Sara was born about 1740 to 1755. She passed away about 1814.
Parents William Lent Hall and Janet Franklin
Brother Nathaniel Hall Hall-30335
She was widow of Elias DeJarnette of Halifax Co., Virginia, whose will shows that he died in 1783, leaving her with daughters: Frances, Hannah, Elizabeth and Nancy, and one son, Reuben (not of age). Witness of the will: Nathaniel Hall, John Hall and Wiley Hall. The widow DeJarnette moved with her brothers: Fenton F. Hall Sr., John Hall and Nathaniel Hall to Pendleton District, South Carolina, where she met and married Israel Pickens in 1790. The census of Pendleton District for 1790 shows Israel Pickens with the largest number in family of any Pickens family. It can be explained that they were his children and step children. Both Frances and Hannah DeJarnette married Beaty Tucker, Elizabeth married Joab Mauldin and Rueben married Ellender Pickens. In an lawsuit involving the Halls and DeJarnettes, Joan Mauldin testified that Mrs.
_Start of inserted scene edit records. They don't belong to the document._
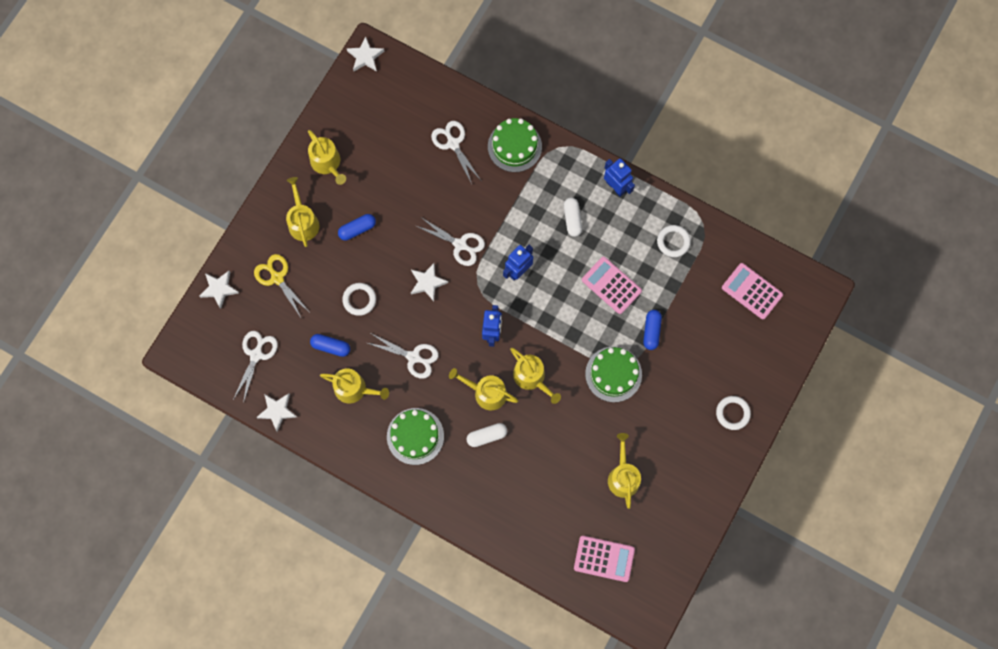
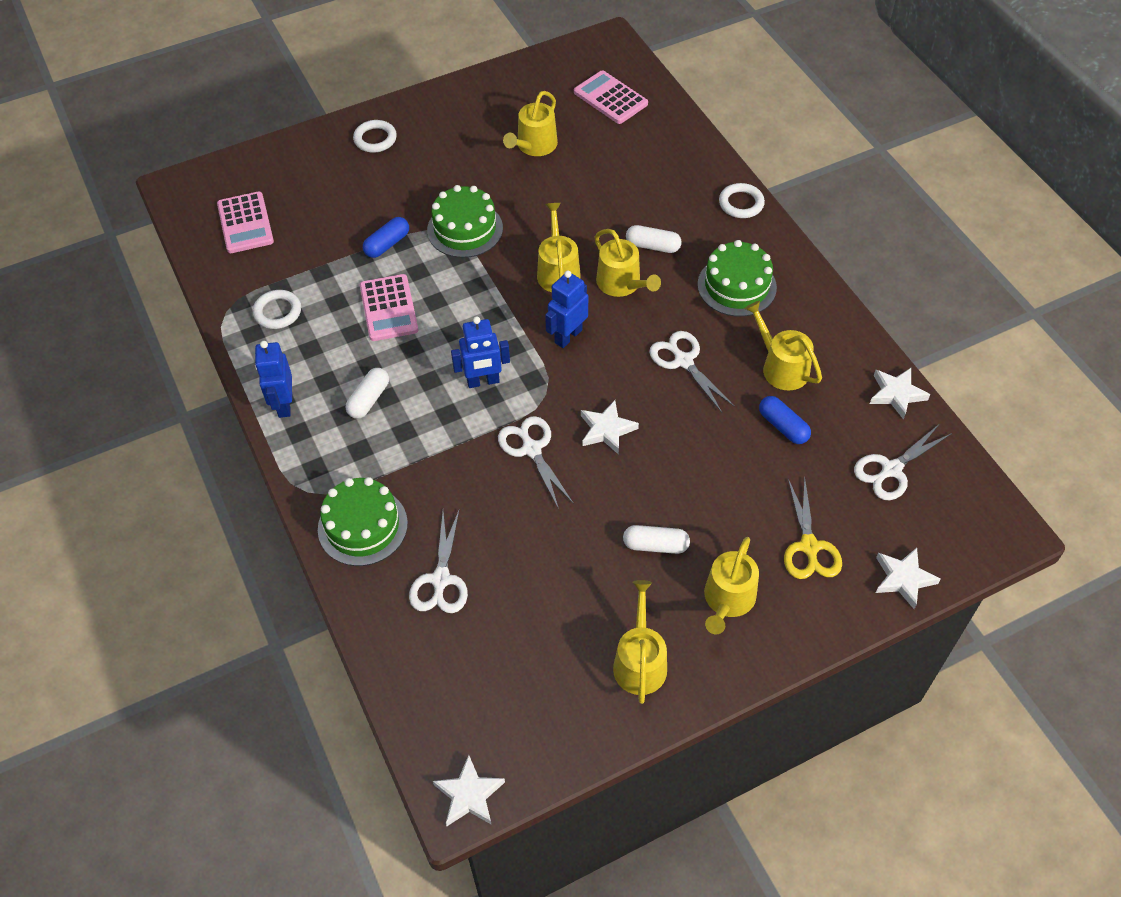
camera: 145 degrees left, 20 degrees down
(357, 229) = (655, 545): blue capsule -> white capsule
(359, 300) = (710, 459): white ring -> white ring (741, 203)

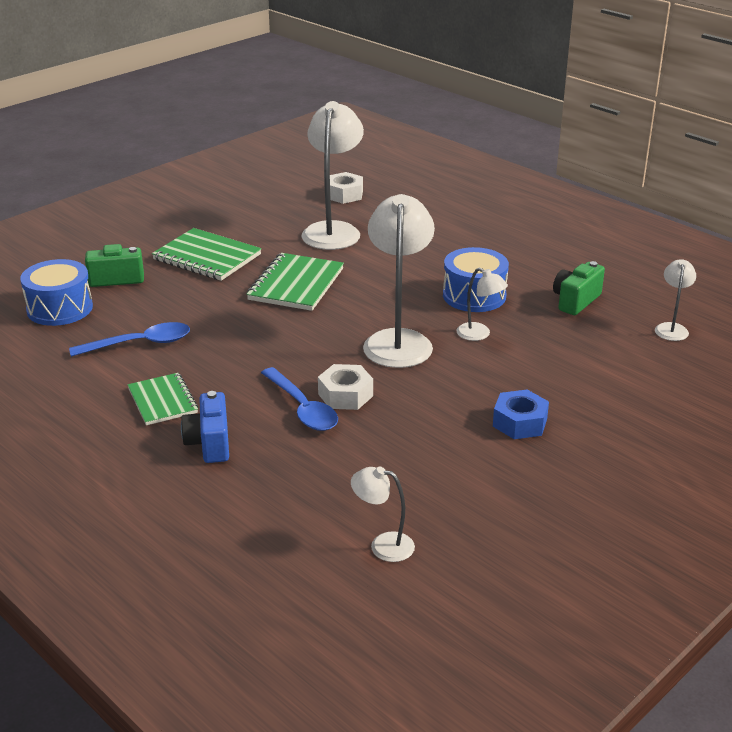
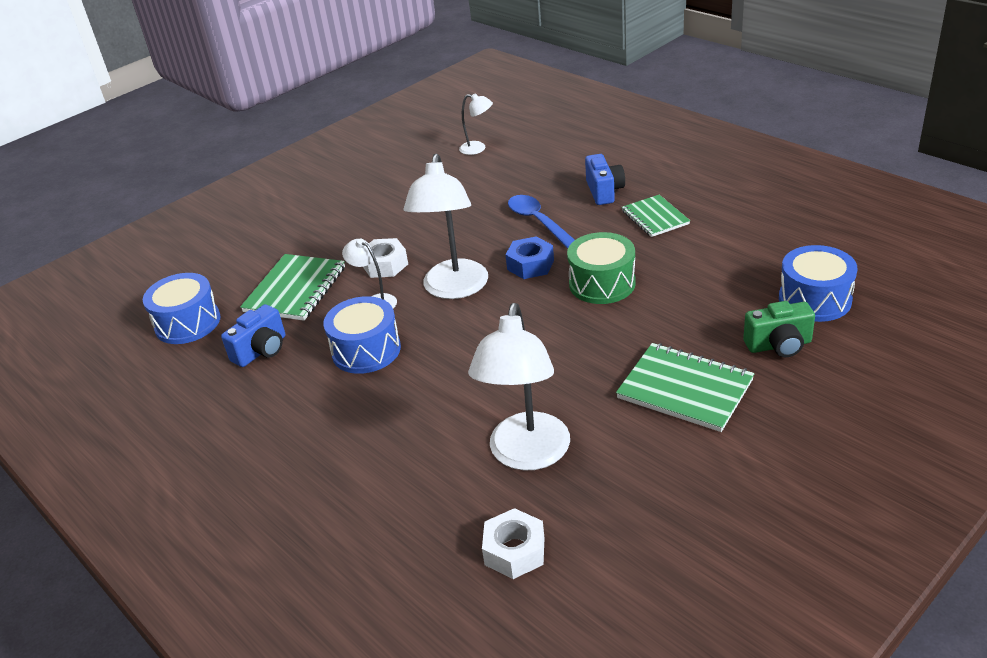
camera: 175 degrees left, 5 degrees up
(139, 344) = (703, 266): blue spoon -> none
(247, 335) = (602, 283): none -> green drum
(296, 284) = (564, 352): green notebook -> green notebook (295, 289)
(345, 395) = (503, 234): white nut -> white nut (385, 265)
(520, 423) = (368, 225): blue nut -> blue nut (530, 265)
(575, 301) = (261, 350): green camera -> blue camera
(671, 328) = (188, 323): white lamp -> blue drum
Sarah DeJarnette told him on March 10, 1790 that she was going to marry Israel Pickens the next day (E. M. Sharp, Pickens Families of the South, Published 1963, Memphis, Tennessee, pg. 47).
Narrative from Find A Grave:
Sarah Frances Hall was born about 1750 in Virginia, though some give her birth as early as 1735 and as late as 1755.
Some say she was the daughter of a William Hall whose family lived on the Banister River in Halifax County, but who appears to be confused with the William and Elizabeth Choice Hall family of Snow Creek, Pittsylvania County, by some researchers.
Historical Southern Families by John Bennett Boddie, vol. 5, traces the family of Sarah Hall DeJarnette Pickens and her brothers, Fenton Hall, John Hall, and Reverend Nathaniel Hall, but could not document the parents of these four siblings who moved from Virginia to South Carolina together or about the same time.
Sarah Hall married first to Elias DeJarnette Jr. in Virginia.[2] She married her second husband, Israel Pickens, on 11 March 1790 in Pendleton Dist., S.C.[3] Israel Pickens was a first cousin of the father of the Alabama governor of the same name.
Sarah Hall Dejarnette Pickens passed away in 1814 and she is buried in Rocky River Church Cemetery, Abbeville, Abbeville County, South Carolina. The church was was established by her brother, Rev. Nathan Hall, about 1790.